Additionally, he said the sustainability of the current trend depends on what happens in the fixed income market.
“Yields are rising moderately at the moment, with potential appeal to investors in the fixed income space, although the market is still largely facing excess liquidity.
“In my view, it is unlikely that the government will accept a further increase in the cost of borrowed capital, given the unsustainable and enormous cost of debt servicing for the government, especially now that the MPR is at 13%. I expect these two important segments of the Nigerian capital market to be in balance at some point.
According to the Managing Director of ARM Securities Ltd, Mr. Rotimi Olubi, listed companies reported impressive business profits in the first quarter ended March 31, 2022 compared to the previous quarter.
He explained that “there has been a significant improvement in profits for listed companies in key sectors such as banking and non-financial sectors such as food and beverages.

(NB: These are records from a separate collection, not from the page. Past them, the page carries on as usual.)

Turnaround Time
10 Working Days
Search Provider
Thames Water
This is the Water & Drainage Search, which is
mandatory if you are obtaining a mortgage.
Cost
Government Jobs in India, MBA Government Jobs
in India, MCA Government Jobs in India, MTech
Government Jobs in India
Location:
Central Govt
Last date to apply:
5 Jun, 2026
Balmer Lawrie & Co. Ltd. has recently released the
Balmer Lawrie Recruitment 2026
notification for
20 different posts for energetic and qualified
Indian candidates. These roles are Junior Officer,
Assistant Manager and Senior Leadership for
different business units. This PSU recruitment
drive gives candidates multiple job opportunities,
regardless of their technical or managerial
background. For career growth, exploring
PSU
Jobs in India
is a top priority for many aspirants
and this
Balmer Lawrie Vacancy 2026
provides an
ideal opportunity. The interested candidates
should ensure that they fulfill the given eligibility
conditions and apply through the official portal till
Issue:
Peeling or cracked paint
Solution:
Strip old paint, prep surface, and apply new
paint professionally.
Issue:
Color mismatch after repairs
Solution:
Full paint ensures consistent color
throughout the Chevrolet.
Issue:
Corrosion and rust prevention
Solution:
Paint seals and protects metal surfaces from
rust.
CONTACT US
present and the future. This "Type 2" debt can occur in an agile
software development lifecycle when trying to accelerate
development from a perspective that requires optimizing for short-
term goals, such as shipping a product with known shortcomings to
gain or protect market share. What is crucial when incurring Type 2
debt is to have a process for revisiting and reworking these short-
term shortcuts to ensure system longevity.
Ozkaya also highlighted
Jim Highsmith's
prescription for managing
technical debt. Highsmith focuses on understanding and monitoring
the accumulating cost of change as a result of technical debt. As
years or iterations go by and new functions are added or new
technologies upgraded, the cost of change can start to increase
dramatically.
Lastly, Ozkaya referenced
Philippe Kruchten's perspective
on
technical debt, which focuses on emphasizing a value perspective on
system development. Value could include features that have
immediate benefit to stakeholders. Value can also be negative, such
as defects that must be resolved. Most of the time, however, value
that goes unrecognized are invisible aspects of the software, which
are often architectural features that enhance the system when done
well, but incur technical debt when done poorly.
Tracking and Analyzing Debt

Take for example the share prices of Nigerian Breweries Plc and Guinness Nigeria which have appreciated significantly this year. The quarterly performance of these companies attracted investors and we saw a surge in their share prices during the months under review.

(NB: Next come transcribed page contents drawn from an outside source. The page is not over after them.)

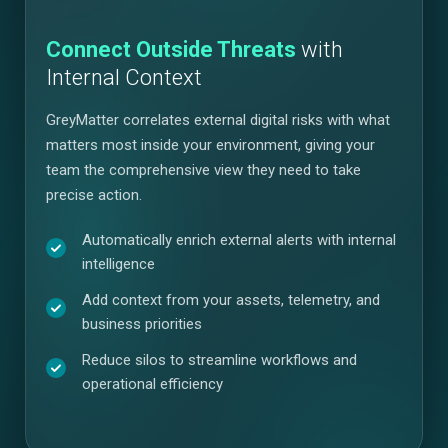
Connect Outside Threats
with
Internal Context
GreyMatter correlates external digital risks with what
matters most inside your environment, giving your
team the comprehensive view they need to take
precise action.
Automatically enrich external alerts with internal
intelligence
Add context from your assets, telemetry, and
business priorities
Reduce silos to streamline workflows and
operational efficiency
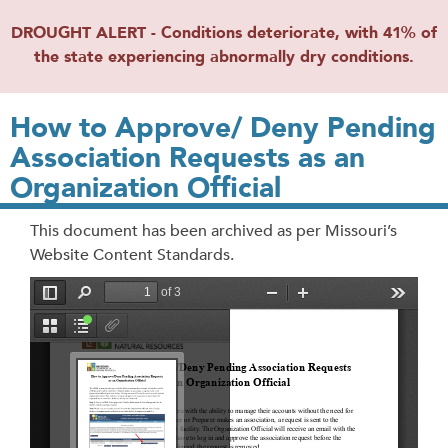
DROUGHT ALERT - Conditions deteriorate, with 41% of
the state experiencing abnormally dry conditions.
How to Approve/ Deny Pending
Association Requests as an
Organization Official
This document has been archived as per Missouri’s
Website Content Standards.
File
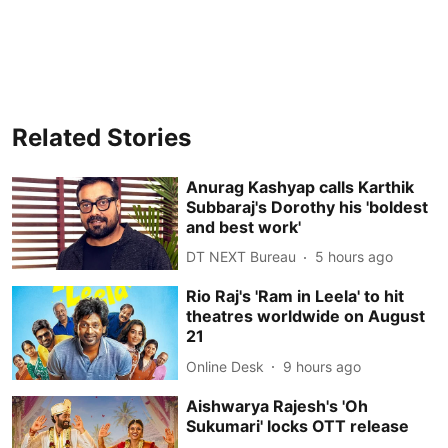
Related Stories
Anurag Kashyap calls Karthik
Subbaraj's Dorothy his 'boldest
and best work'
DT NEXT Bureau
5 hours ago
Rio Raj's 'Ram in Leela' to hit
theatres worldwide on August
21
Online Desk
9 hours ago
Aishwarya Rajesh's 'Oh
Sukumari' locks OTT release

“Low yield in fixed income securities is also another major contributing factor to the N6.62 trillion gain in the stock market in the five months of 2022. The drivers seen in the stock market have several indicators.”

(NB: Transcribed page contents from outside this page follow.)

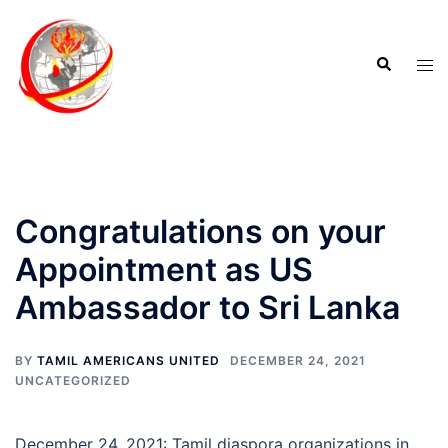
Congratulations on your
Appointment as US
Ambassador to Sri Lanka
BY
TAMIL AMERICANS UNITED
DECEMBER 24, 2021
UNCATEGORIZED
December 24, 2021: Tamil diaspora organizations in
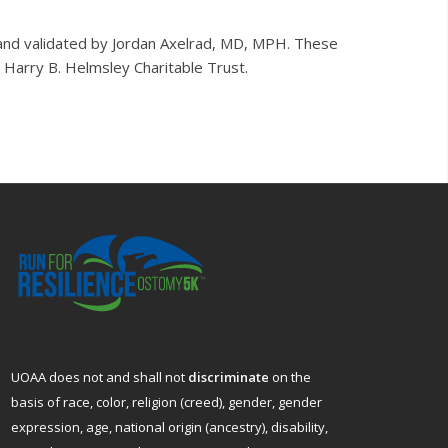
and validated by Jordan Axelrad, MD, MPH. These
Harry B. Helmsley Charitable Trust.
UOAA does not and shall not
discriminate
on the
basis of race, color, religion (creed), gender, gender
expression, age, national origin (ancestry), disability,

Analyst at PAC Holdings, Mr Wole Adeyeye attributed the stock market’s growth to investors’ expectation of dividend payouts amid impressive profits from listed companies.
He said: “A lot of investors have positioned themselves for the payment of dividends and that has improved stock prices.”
He also mentioned that the low yield of fixed income securities discouraged investors in money market instruments, blaming it on the high rate of inflation.
Speaking from a different perspective, Nigerian Capital Market Dean Mr. Rasheed Yusuf said that the increase in the global price of oil has played a vital role in the growth of the capital market over the past few years. five months of 2022.
According to him, “the current world price of oil which is above 100 dollars a barrel has translated into more income for the federal government and more expenses. Since there is more revenue for the government, there will certainly be more spending and more business opportunities for individuals and NGX-listed companies.
“Everyone thought Nigeria would be in economic crisis, but with oil revenues above $100 a barrel during the Ukraine-Russia crisis, the government was able to manage the subsidy.
“The global price of oil has breathed new life into companies in the country and investors expect these companies to make good profits and this has helped their stocks grow.
“Most of them have recently released fiscal 2021, first quarter results and we have seen impressive corporate earnings. The performance of these companies has been reflected in their earnings.”